Anyway, we had a great lunch and got a lot better acquainted. I'm still looking forward to the pics from her recent trip to China. It sounded like it was a great time. After lunch, we went to a museum over on West Temple Street and toured the exhibit there. I've always been intrigued by the technology of the early 19th Century. They even had a sap bucket like was used in Vermont at the time, and a diagram of how to put it together. We even managed to follow the diagram and get the thing looking like an actual sap bucket. And the docent told us that very few people are able to do that. Quite a feather in our cap.

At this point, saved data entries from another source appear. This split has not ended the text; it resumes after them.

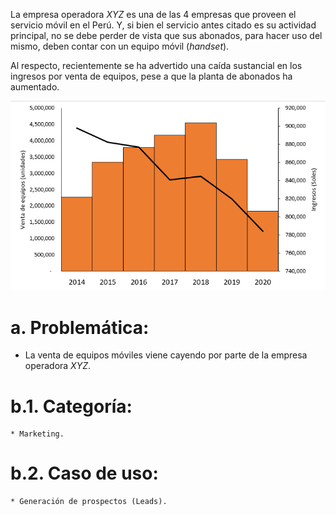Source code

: La empresa operadora *XYZ* es una de las 4 empresas que proveen el servicio móvil en el Perú. Y, si bien el servicio antes citado es su actividad principal, no se debe perder de vista que sus abonados, para hacer uso del mismo, deben contar con un equipo móvil (*handset*).

Al respecto, recientemente se ha advertido una caída sustancial en los ingresos por venta de equipos, pese a que la planta de abonados ha aumentado.

<p align="center">
  <img src="Imagenes/Grafico_VentasIngresos.png" alt="Grafico JPF">
</p>

# a. Problemática:
  * La venta de equipos móviles viene cayendo por parte de la empresa operadora *XYZ*.

# b.1. Categoría:
    * Marketing.

# b.2. Caso de uso:
    * Generación de prospectos (Leads).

By the time we got done, I calculated that I just enough time to get back to the Jahnmobile and fight my way thru traffic to get to the south side of town, where I was to meet two other Linksters for dinner. I didn't really want to end the time with Sandra, so I invited her along and she accepted. So, we braved the I-15 traffic all the way down to our exit, which was backed up almost a quarter of a mile. I almost missed it, 'cause I couldn't believe that the end of the line was actually the end of the line. By the time I saw my mistake, I was almost at the actual exit (Sandra -- who had been following me --had been smart enough to get in line at the proper place. I managed to squeeze into line and sat there wondering how she'd catch up to me. Not to worry, she had pulled out of line and come up next to me, so I let her in front of me. It seemed to take longer to make in off the exit and thru the intersection than to drive all the way down there.
All that notwithstanding, we made it to the restaurant with 15 minutes to spare. But guess who was late? By a half-hour yet! But, we had a great time, even bragging abuot being able to put the sap bucket together. (Maybe I need to change my LinkUp profile to put "Sap Bucket Assembler" under "Occupation"?) The people at the restaurant were very tolerant of us sitting there for so long, but at last we did have to leave. I came back and crashed in front of the TV -- exhausted, but happy. Fun times.
The thing about technology is that it's enabled us to come into contact with people all over the world. But only personal contact allows us to get closer. And that's what really counts in life. As the Master said: No machine will ever be greater than a man. Unless the man chooses to be less than a machine."
Now I have to hope that Deb can make it up here, or I can make it down to Phoenix.
I wonder how she is at assembling sap buckets?